## Action item:
From the material below, return exactly the lines starting at the one that holds "Describe the image" and ending at the one that holds "Describe this picture". Pictures stay out of the answer.

## Records:
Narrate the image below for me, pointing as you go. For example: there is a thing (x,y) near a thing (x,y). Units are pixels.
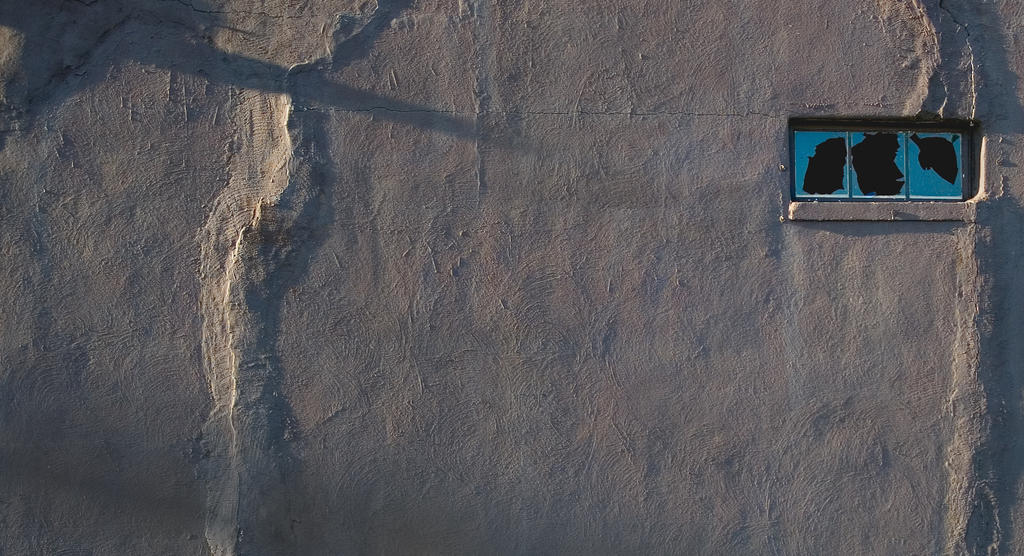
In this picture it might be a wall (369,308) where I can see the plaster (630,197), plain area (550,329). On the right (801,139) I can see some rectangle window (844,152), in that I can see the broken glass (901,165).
* * *
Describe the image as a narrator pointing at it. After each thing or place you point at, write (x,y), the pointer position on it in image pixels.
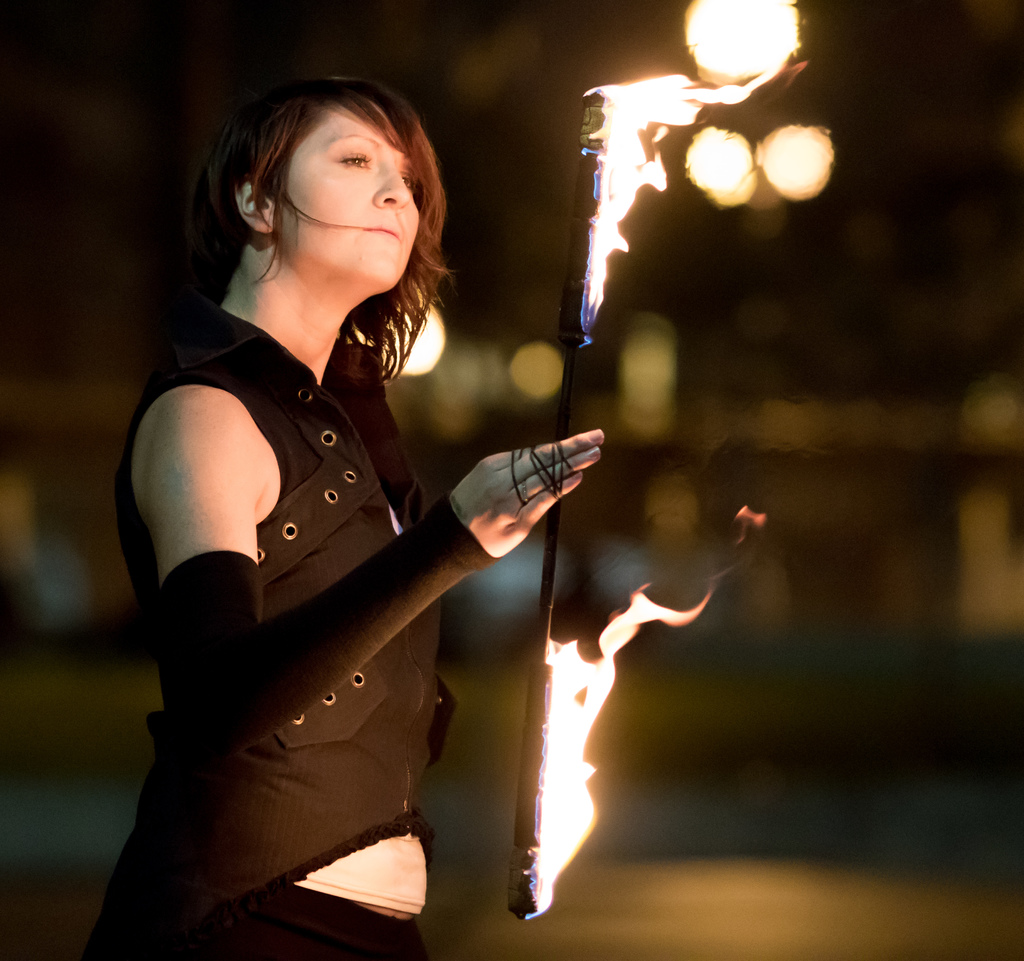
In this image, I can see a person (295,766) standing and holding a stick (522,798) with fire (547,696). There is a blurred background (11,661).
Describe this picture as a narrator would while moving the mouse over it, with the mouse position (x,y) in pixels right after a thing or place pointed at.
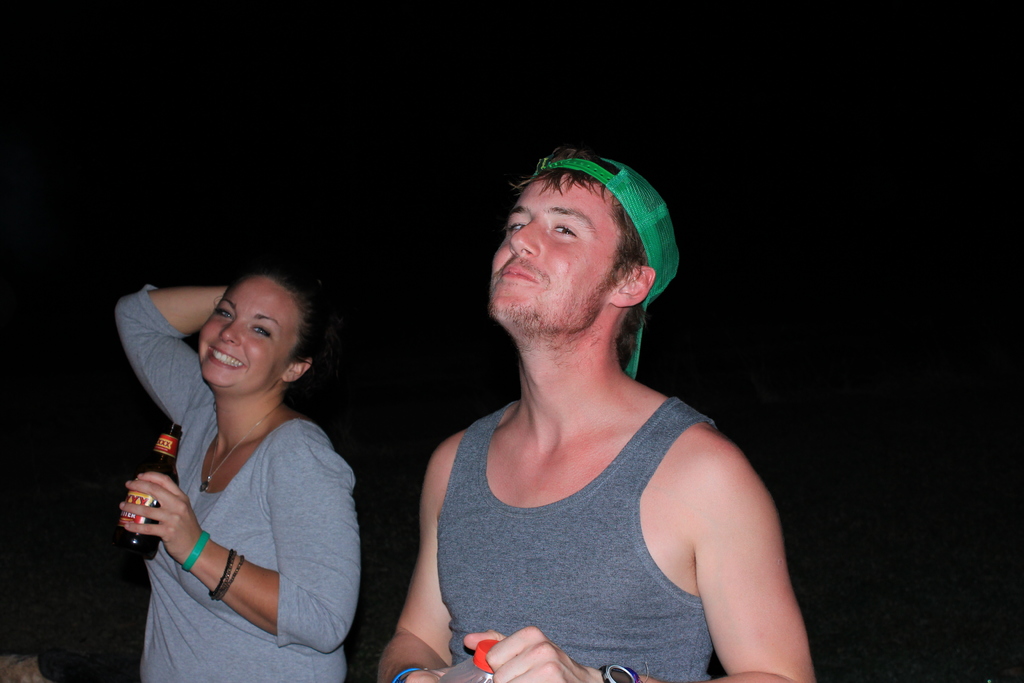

## Written response:
Describe the image as a narrator pointing at it. After each thing or place you point at, write (x,y), the pointer position on it in image pixels.
In this image, I can see a person (295,766) standing and holding a stick (522,798) with fire (547,696). There is a blurred background (11,661).
Describe this picture as a narrator would while moving the mouse over it, with the mouse position (x,y) in pixels right after a thing or place pointed at.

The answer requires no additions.